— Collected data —
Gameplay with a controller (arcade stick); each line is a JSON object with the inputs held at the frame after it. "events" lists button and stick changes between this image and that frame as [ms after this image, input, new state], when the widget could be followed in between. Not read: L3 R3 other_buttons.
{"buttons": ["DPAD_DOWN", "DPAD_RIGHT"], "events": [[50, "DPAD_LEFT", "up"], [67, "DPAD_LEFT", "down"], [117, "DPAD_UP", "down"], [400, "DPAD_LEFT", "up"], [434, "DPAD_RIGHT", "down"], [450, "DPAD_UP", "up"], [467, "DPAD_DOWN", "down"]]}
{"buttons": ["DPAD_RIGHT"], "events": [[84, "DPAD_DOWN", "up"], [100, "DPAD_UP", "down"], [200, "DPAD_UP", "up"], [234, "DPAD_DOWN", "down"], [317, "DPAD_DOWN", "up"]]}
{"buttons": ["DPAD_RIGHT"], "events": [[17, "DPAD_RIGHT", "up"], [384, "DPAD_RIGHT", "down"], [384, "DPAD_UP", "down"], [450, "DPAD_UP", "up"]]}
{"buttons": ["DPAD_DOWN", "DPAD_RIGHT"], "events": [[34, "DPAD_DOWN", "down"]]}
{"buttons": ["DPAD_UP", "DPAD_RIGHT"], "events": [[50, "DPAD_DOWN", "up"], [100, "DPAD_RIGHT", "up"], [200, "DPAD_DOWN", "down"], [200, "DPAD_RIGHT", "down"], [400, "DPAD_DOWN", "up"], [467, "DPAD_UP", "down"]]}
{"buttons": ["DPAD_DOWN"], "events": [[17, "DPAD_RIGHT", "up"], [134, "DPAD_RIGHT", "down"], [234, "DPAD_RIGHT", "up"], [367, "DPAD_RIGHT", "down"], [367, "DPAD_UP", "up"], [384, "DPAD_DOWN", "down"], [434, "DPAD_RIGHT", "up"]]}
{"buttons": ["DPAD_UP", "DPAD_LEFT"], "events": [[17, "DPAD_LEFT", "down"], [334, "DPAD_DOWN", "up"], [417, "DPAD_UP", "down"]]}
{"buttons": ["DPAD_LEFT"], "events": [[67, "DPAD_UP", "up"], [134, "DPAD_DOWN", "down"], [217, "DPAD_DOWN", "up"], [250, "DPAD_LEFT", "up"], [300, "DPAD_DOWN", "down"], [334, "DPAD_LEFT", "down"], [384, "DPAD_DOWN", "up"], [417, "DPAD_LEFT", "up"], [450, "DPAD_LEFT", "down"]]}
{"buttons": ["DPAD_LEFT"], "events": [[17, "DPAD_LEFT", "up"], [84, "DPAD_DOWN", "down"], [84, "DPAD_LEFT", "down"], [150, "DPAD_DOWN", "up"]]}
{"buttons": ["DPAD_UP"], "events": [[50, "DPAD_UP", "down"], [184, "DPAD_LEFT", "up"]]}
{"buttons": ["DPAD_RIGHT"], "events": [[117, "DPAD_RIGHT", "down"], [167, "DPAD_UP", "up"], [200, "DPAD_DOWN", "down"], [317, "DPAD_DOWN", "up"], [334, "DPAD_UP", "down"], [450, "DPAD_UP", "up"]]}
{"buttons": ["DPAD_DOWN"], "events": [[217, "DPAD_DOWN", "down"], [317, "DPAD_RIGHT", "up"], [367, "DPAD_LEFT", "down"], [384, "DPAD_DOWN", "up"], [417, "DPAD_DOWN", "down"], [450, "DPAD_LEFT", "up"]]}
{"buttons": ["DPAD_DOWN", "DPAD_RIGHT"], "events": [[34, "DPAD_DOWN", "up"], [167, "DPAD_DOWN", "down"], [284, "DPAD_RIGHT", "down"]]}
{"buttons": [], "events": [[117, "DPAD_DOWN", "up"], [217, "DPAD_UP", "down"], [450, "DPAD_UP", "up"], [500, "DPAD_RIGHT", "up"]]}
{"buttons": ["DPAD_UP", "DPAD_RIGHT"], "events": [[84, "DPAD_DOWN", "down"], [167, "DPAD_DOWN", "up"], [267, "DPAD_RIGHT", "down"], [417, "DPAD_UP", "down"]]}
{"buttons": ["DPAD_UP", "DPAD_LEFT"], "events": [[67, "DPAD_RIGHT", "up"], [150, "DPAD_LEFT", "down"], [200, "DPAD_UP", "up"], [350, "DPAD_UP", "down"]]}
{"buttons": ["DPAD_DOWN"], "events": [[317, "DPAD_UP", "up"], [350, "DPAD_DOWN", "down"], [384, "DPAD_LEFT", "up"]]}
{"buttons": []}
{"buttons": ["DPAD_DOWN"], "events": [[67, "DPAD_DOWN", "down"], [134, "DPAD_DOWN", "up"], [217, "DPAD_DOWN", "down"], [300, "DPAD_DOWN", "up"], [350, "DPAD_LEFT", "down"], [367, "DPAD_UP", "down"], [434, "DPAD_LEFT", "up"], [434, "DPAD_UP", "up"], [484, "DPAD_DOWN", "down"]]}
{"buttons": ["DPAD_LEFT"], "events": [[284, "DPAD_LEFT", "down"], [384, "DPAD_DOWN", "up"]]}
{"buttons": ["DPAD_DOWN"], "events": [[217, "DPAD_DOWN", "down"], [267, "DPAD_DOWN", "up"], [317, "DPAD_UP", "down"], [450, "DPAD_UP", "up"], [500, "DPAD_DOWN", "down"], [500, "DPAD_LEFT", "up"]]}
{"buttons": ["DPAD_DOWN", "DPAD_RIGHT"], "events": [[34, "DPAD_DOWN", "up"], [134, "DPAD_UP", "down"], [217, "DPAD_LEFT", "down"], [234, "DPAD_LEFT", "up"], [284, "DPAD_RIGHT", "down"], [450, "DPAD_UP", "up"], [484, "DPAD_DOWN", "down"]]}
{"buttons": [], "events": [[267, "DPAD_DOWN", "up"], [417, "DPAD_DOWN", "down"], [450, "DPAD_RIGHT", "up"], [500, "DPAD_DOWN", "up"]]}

— What you will do —
What's wanted here is every record, retyped exactly as shown above.

— Solved problem —
Gameplay with a controller (arcade stick); each line is a JSON object with the inputs held at the frame after it. "events" lists button and stick changes between this image and that frame as [ms after this image, input, new state], when the widget could be followed in between. Not read: L3 R3 other_buttons.
{"buttons": ["DPAD_DOWN", "DPAD_RIGHT"], "events": [[50, "DPAD_LEFT", "up"], [67, "DPAD_LEFT", "down"], [117, "DPAD_UP", "down"], [400, "DPAD_LEFT", "up"], [434, "DPAD_RIGHT", "down"], [450, "DPAD_UP", "up"], [467, "DPAD_DOWN", "down"]]}
{"buttons": ["DPAD_RIGHT"], "events": [[84, "DPAD_DOWN", "up"], [100, "DPAD_UP", "down"], [200, "DPAD_UP", "up"], [234, "DPAD_DOWN", "down"], [317, "DPAD_DOWN", "up"]]}
{"buttons": ["DPAD_RIGHT"], "events": [[17, "DPAD_RIGHT", "up"], [384, "DPAD_RIGHT", "down"], [384, "DPAD_UP", "down"], [450, "DPAD_UP", "up"]]}
{"buttons": ["DPAD_DOWN", "DPAD_RIGHT"], "events": [[34, "DPAD_DOWN", "down"]]}
{"buttons": ["DPAD_UP", "DPAD_RIGHT"], "events": [[50, "DPAD_DOWN", "up"], [100, "DPAD_RIGHT", "up"], [200, "DPAD_DOWN", "down"], [200, "DPAD_RIGHT", "down"], [400, "DPAD_DOWN", "up"], [467, "DPAD_UP", "down"]]}
{"buttons": ["DPAD_DOWN"], "events": [[17, "DPAD_RIGHT", "up"], [134, "DPAD_RIGHT", "down"], [234, "DPAD_RIGHT", "up"], [367, "DPAD_RIGHT", "down"], [367, "DPAD_UP", "up"], [384, "DPAD_DOWN", "down"], [434, "DPAD_RIGHT", "up"]]}
{"buttons": ["DPAD_UP", "DPAD_LEFT"], "events": [[17, "DPAD_LEFT", "down"], [334, "DPAD_DOWN", "up"], [417, "DPAD_UP", "down"]]}
{"buttons": ["DPAD_LEFT"], "events": [[67, "DPAD_UP", "up"], [134, "DPAD_DOWN", "down"], [217, "DPAD_DOWN", "up"], [250, "DPAD_LEFT", "up"], [300, "DPAD_DOWN", "down"], [334, "DPAD_LEFT", "down"], [384, "DPAD_DOWN", "up"], [417, "DPAD_LEFT", "up"], [450, "DPAD_LEFT", "down"]]}
{"buttons": ["DPAD_LEFT"], "events": [[17, "DPAD_LEFT", "up"], [84, "DPAD_DOWN", "down"], [84, "DPAD_LEFT", "down"], [150, "DPAD_DOWN", "up"]]}
{"buttons": ["DPAD_UP"], "events": [[50, "DPAD_UP", "down"], [184, "DPAD_LEFT", "up"]]}
{"buttons": ["DPAD_RIGHT"], "events": [[117, "DPAD_RIGHT", "down"], [167, "DPAD_UP", "up"], [200, "DPAD_DOWN", "down"], [317, "DPAD_DOWN", "up"], [334, "DPAD_UP", "down"], [450, "DPAD_UP", "up"]]}
{"buttons": ["DPAD_DOWN"], "events": [[217, "DPAD_DOWN", "down"], [317, "DPAD_RIGHT", "up"], [367, "DPAD_LEFT", "down"], [384, "DPAD_DOWN", "up"], [417, "DPAD_DOWN", "down"], [450, "DPAD_LEFT", "up"]]}
{"buttons": ["DPAD_DOWN", "DPAD_RIGHT"], "events": [[34, "DPAD_DOWN", "up"], [167, "DPAD_DOWN", "down"], [284, "DPAD_RIGHT", "down"]]}
{"buttons": [], "events": [[117, "DPAD_DOWN", "up"], [217, "DPAD_UP", "down"], [450, "DPAD_UP", "up"], [500, "DPAD_RIGHT", "up"]]}
{"buttons": ["DPAD_UP", "DPAD_RIGHT"], "events": [[84, "DPAD_DOWN", "down"], [167, "DPAD_DOWN", "up"], [267, "DPAD_RIGHT", "down"], [417, "DPAD_UP", "down"]]}
{"buttons": ["DPAD_UP", "DPAD_LEFT"], "events": [[67, "DPAD_RIGHT", "up"], [150, "DPAD_LEFT", "down"], [200, "DPAD_UP", "up"], [350, "DPAD_UP", "down"]]}
{"buttons": ["DPAD_DOWN"], "events": [[317, "DPAD_UP", "up"], [350, "DPAD_DOWN", "down"], [384, "DPAD_LEFT", "up"]]}
{"buttons": []}
{"buttons": ["DPAD_DOWN"], "events": [[67, "DPAD_DOWN", "down"], [134, "DPAD_DOWN", "up"], [217, "DPAD_DOWN", "down"], [300, "DPAD_DOWN", "up"], [350, "DPAD_LEFT", "down"], [367, "DPAD_UP", "down"], [434, "DPAD_LEFT", "up"], [434, "DPAD_UP", "up"], [484, "DPAD_DOWN", "down"]]}
{"buttons": ["DPAD_LEFT"], "events": [[284, "DPAD_LEFT", "down"], [384, "DPAD_DOWN", "up"]]}
{"buttons": ["DPAD_DOWN"], "events": [[217, "DPAD_DOWN", "down"], [267, "DPAD_DOWN", "up"], [317, "DPAD_UP", "down"], [450, "DPAD_UP", "up"], [500, "DPAD_DOWN", "down"], [500, "DPAD_LEFT", "up"]]}
{"buttons": ["DPAD_DOWN", "DPAD_RIGHT"], "events": [[34, "DPAD_DOWN", "up"], [134, "DPAD_UP", "down"], [217, "DPAD_LEFT", "down"], [234, "DPAD_LEFT", "up"], [284, "DPAD_RIGHT", "down"], [450, "DPAD_UP", "up"], [484, "DPAD_DOWN", "down"]]}
{"buttons": [], "events": [[267, "DPAD_DOWN", "up"], [417, "DPAD_DOWN", "down"], [450, "DPAD_RIGHT", "up"], [500, "DPAD_DOWN", "up"]]}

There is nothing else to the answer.